Market regulator SEBI had received an anonymous complaints alleging meddling by IL&FS's executives and top management of ratings agencies to obtain high or favourable ratings for the group.
The complainant had alleged that ICRA’s top brass had meddled in assigning high ratings to IL&FS and its subsidiaries. As is well known, since last September, IL&FS has defaulted on its debt payments, triggering a liquidity crisis in the financial services market.
As per the interim report of the serious fraud investigation office (SFIO), the modus operandi of IL&FS group, from 2015 to 2018, was to keep the holding company and its immediate subsidiaries financially viable and healthy, through an unsustainable, pyramidal funding, routing short-term funds borrowed at the holding company or the subsidiary company level to its various step-down or project subsidiaries, as the holding companies' contribution or to avoid default on these companies' borrowing.

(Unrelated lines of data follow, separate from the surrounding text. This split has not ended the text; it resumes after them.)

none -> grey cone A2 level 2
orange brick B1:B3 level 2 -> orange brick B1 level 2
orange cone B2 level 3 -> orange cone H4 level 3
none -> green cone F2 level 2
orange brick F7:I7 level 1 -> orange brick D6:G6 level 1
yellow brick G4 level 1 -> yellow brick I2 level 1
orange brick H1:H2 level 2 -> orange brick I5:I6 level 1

The report says, "Defaults in the group companies were avoided for the period by routing funds borrowed by key companies, which projected a financially healthy picture, thus creating an unsustainable bubble in the absence of sufficient revenue generation internally by the IL&FS group."
According to SFIO, this was done to project key subsidiaries of IL&FS as financially sound through the interest charges, dividend and fee-based returns as well as through ever-greening of loan. This allowed IL&FS and its key subsidiaries to enjoy regular dividends, interest payments and high credit ratings.

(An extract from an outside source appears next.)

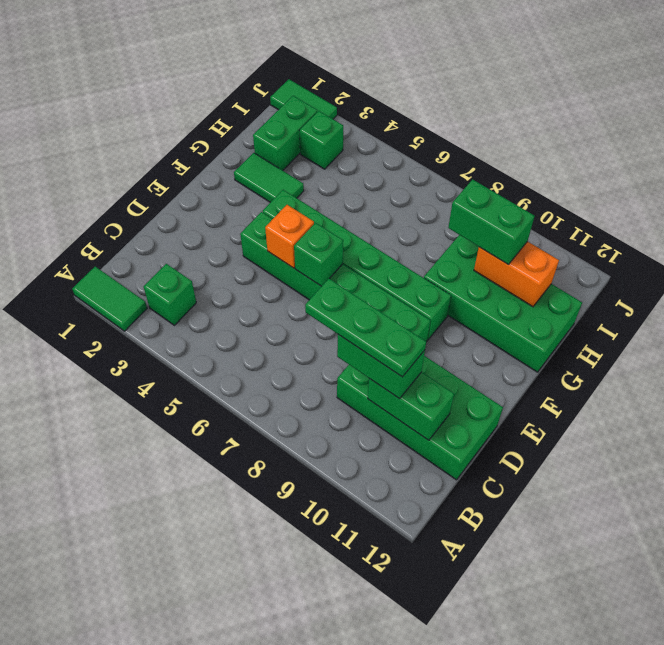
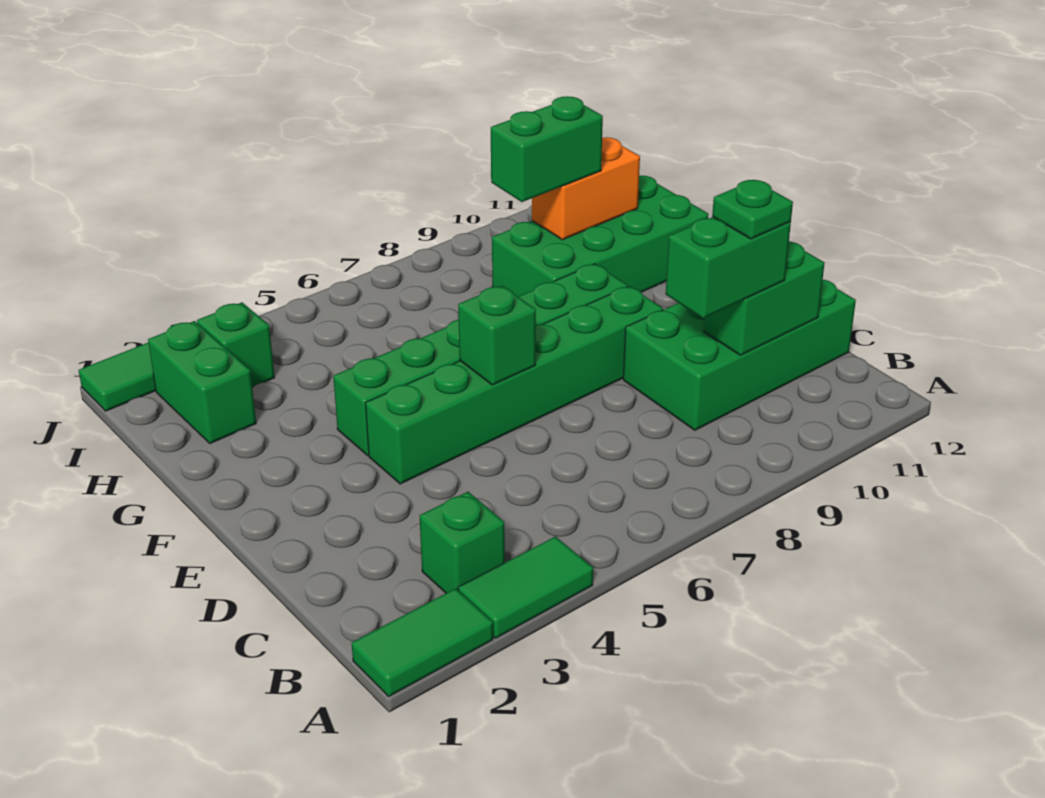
green plate C8:C10 level 4 -> green plate C10 level 4
orange brick E5 level 2 -> none
green tile G2:G3 level 1 -> green tile A3:A4 level 1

During September 2018, rating agencies ICRA, CARE and India Ratings downgraded the bonds, long-term loans and short-term commercial papers of IL&FS and its subsidiaries. It is interesting to note that IL&FS did not seek ratings from CRISIL.
The credit ratings of IL&FS’s bond papers went down by nine notches to ‘BB’ grade, which is considered non-investment grade, from ‘AA+’ which indicates a strong financial profile.
The ratings of commercial papers, which are debt papers that mature within a year, went down by six notches to A4 from A1+, another instance of sharp change in the financial profile from strong to very weak.
Several mutual fund (MF) schemes hold the debt papers of IL&FS, and its subsidiaries, in large numbers. The total amount of currently outstanding debt papers held by MF schemes was valued at around Rs2,400 crore as at end-August, before the downgrade.